During the conference, I really enjoyed the keynote speech from Alex Martelli, who currently works at Google. His talk addressed the fundamental yet often neglected problems of treating a numeric software package as a 'black box' in the course of scientific and engineering computing. Supported by many vivid real-world examples, he effectively conveyed the message that you must be crystal clear about what you're computing and understand what the 'black boxes' can do and can not do. Otherwise, results may well be far away from being accurate, which can lead to disastrous outcomes, especially in the field of engineering. This is likely due to the fact that the targeted 'black box' is in fact not well-conditioned for the specific tasks or the sets of input data. His talk provided useful input both to users of software packages, but also to their developers. It rightfully prompts the developers to carefully document the behaviors and functionality of their software packages, especially the conditions for using it. In turn, it might help prevent the software being used for other than its intended purposes.
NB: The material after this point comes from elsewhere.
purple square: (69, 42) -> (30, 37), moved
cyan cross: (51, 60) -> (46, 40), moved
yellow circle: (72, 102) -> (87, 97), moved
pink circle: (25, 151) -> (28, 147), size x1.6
In addition, it was also interesting to listen to talks from various developers about how to apply or further develop general Python or SciPy libraries to solve their domain-specific problems. One of such talks was Summarizing Complexity in High Dimensional Spaces. In this talk, Karl Young presented a very useful method that can provide diagnostic summary information for multi-dimensional and multi-spectral medical image data. This method is developed based on the powerful SciPy array computation capabilities. I have implemented methods in R to analyze high-dimensional biological image data sets like time series analysis of microarray data. In addition, I have also implemented algorithms in Matlab to analyze and classify data with a large number of features, such as documents. Inspired by the talk, I'd love to try to employ SciPy to develop analysis tools for large high-dimensional and multivariate data sets that characterize fundamental properties of dynamic and complex biological systems.
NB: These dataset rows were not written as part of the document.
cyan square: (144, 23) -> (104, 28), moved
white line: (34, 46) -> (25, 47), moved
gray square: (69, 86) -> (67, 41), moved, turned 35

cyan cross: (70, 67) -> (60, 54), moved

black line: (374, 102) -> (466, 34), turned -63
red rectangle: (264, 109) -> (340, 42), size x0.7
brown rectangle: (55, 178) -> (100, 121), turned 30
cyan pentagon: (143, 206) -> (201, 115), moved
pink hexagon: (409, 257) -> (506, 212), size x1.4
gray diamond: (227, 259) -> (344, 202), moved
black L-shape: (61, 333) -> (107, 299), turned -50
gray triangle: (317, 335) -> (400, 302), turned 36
After the conference concluded, I stayed for the coding sprints. My Summer of Code project was about prototyping a database API using standard components of Pygr – a Python Graph Database Framework. The functionality of the API is to retrieve information from a central biological data warehouse, the core Ensembl database system. At the sprint session, I finally got to meet the main Pygr developers, Dr. Christoper Lee (the project's founder) and Dr. Titus Brown.

During the sprint session, both Rachel and I presented and demoed our summer projects to the whole group, and we got some great feedback on our progress to date.

After the presentation, Dr. Lee and I further discussed the potential of best re-using existing Pygr components to further simplify my API framework, so as to make it more maintainable and easier to extend. In addition, we debugged the problems I encountered while porting the Ensembl database schema to pygr.Data namespace. For this project, we had decided to model the complex Ensembl database schemas by employing the strong support from the pygr.Data module. More specifically, rather than implementing a complex database schema in a conventional ORM (Object Relational Mapping ) way, this module transforms a schema into a portable Python namespace. In doing so, we hope to provide API developers as well as end-users with a much cleaner and more intuitive interface to access and distribute the relations among Ensembl data objects. Through a joint effort, I finally managed to save and retrieve typical Ensembl database schemas into and from the pygr.Data namespace! Needless to say, these discussions and my entire SciPy experience left me feeling incredibly motivated to continue working on my project.

Many thanks to Jenny for sharing her thoughts with us and many congratulations to her and Rachel for their successes this summer!